TECHNOLOGY AND SCALE
Technological change also contributed to the pressures on the vertically integrated corporation. In the 1960s and 1970s, new technologies of manufacturing—such as the use of computer numerically controlled machines, robots, and flexible manufacturing systems—were developed.24 Because these technologies were flexible, intermediate-goods manufacturers did not have to be locked in to large production runs for a single customer. Independence became less hazardous. Moreover, flexible production systems require fewer machines to accomplish a given set of tasks. Studies show that the average size of plants in industries adopting flexible manufacturing technologies fell faster than in other industries.25 The reduced scale of even intermediate-goods production further reduced the barriers to creating and financing such ventures.
Improvements in information technology reduced the costs of exchanging information with entities outside the firm. With product specifications becoming easier to transmit, and bids becoming easier to collect and adjudicate, the costs of transacting with outsiders fell. While the cost of communicating within firms fell at the same time, allowing the efficient size of the firm to expand, studies show that the use of information technology in the manufacturing sector has tended, on net, to be associated with smaller average firm size.26
Technology is also making redundant certain assets that hitherto had given incumbent firms a comparative advantage. Consider the recent history of the record companies.27 In early 2000, there were four major firms in the record industry. Among them, they accounted for 80 percent of sales. This is down from six large firms as recently as 1998. The increasing concentration of the industry is, paradoxically, not a result of growing scale economies. In responding to a question about whether the merger of Time Warner and EMI’s record business was tightening the merged firm’s control over the industry, the president of Time Warner said, “The ability to control is gradually being eroded by the diminishing barriers to getting into this business.”28 Of course, given the concerns of antitrust authorities, it would have been hard for him to agree with the premise of the question, but there may well be truth in the statement.
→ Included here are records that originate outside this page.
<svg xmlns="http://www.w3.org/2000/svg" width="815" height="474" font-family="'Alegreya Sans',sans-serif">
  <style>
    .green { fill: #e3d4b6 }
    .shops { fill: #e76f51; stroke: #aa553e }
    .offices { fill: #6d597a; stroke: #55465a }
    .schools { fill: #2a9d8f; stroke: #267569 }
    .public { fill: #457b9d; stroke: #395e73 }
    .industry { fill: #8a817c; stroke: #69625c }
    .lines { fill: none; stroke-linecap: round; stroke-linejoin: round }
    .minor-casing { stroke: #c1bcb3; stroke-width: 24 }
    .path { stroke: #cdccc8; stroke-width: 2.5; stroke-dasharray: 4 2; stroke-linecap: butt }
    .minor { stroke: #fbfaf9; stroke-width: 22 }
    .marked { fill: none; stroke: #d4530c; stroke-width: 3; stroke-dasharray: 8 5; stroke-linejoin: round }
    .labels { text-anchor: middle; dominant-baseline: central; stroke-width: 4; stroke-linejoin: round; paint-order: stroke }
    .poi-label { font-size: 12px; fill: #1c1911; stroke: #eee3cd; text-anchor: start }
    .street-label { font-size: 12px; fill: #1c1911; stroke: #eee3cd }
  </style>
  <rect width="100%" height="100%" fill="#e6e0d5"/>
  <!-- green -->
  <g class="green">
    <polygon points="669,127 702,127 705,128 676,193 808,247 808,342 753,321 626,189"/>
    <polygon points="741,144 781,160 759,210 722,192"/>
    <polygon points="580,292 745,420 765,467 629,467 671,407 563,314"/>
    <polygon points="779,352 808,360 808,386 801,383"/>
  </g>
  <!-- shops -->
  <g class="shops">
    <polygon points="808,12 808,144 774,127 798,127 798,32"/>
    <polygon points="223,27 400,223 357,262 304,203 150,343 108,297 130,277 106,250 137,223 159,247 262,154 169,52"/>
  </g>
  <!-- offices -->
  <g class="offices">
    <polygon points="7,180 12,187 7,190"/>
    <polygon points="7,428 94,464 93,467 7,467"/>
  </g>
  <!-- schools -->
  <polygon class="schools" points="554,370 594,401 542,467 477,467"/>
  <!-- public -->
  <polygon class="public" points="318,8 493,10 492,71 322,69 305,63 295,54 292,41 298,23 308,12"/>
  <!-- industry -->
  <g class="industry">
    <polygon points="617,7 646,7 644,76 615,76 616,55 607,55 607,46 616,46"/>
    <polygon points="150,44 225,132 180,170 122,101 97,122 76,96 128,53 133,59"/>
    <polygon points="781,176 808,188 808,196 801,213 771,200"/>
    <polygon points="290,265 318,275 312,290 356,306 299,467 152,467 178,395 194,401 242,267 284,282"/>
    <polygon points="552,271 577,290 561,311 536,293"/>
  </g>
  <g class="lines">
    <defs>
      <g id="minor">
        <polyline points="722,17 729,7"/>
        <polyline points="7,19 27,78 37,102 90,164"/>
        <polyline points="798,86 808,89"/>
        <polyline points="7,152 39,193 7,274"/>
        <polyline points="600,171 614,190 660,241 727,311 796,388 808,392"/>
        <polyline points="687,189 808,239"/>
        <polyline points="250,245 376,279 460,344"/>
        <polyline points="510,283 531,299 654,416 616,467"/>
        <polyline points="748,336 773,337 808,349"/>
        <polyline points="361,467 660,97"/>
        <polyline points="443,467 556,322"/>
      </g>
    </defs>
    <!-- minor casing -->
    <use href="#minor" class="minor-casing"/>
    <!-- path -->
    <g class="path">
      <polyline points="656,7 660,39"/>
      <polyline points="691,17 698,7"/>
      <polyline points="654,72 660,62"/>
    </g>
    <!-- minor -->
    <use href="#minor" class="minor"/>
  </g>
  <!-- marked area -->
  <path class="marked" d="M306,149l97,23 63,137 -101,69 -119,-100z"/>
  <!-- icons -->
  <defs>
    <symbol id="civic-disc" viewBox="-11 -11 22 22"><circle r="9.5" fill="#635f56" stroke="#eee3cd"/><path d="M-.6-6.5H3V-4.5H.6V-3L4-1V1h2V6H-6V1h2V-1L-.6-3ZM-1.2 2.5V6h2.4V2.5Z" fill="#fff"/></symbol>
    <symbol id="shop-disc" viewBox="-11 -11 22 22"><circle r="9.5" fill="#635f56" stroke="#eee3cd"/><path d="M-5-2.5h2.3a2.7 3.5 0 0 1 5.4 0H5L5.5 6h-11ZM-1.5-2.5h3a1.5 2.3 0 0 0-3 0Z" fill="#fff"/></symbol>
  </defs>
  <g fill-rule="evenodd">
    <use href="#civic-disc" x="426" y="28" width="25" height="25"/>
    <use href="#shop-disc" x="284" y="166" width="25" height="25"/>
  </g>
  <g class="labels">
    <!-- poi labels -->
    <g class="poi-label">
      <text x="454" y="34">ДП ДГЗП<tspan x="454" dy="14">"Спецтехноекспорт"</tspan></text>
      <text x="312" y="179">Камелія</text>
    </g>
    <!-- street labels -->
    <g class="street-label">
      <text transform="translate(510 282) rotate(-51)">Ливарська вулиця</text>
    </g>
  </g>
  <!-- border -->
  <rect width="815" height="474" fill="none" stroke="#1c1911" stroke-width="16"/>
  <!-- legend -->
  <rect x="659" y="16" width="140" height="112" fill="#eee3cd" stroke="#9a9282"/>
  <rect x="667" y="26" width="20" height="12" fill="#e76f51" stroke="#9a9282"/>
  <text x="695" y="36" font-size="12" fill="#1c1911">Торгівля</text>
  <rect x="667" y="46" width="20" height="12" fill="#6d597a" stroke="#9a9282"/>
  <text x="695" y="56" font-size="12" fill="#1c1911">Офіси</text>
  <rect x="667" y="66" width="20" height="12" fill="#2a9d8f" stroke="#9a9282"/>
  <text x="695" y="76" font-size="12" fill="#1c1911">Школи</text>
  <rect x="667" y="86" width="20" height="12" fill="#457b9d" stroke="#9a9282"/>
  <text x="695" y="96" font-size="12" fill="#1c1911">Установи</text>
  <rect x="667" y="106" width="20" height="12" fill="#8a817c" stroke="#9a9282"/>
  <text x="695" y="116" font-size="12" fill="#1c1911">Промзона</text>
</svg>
To see why, consider the primary functions of a record company. They are to find music artists, make tapes or CDs, distribute them, and market them. Historically, small firms found the artists but then passed them on to the majors when the artists became successful, since the majors enjoyed scale economies in the other three functions. The Internet, however, has changed matters. The record company no longer has to manufacture tapes and CDs and then distribute them through thousands of retail outlets. Instead, it only has to store the music on its Web site and allow it to be downloaded on payment of a fee. This completely changes the functions of production and distribution and makes scale economies irrelevant. As for the last function, that of marketing, the Internet label can target people interested in its brand of music through E-mail and the Internet much more cost-effectively than can a major through bricks-and-mortar retail stores. As the chairman of Warner Music put it, “The role of traditional distribution is clearly going to decline. And if there was anything the record companies had, it was a distribution network.”29
Of course, as with every fear or hope associated with the Internet, there may be an element of hyperbole in the last statement. The general point, however, is the following: Large firms hitherto had the advantage that they serviced a large market and therefore could use very specialized resources profitably. As flexible modern technology allows small firms to replicate the specialized resources of incumbent large firms (for example, the distribution system) at low cost, a key source of comparative advantage for the large firms evaporates. Technology thus contributes to leveling the playing field between the entrenched large and the upstart small.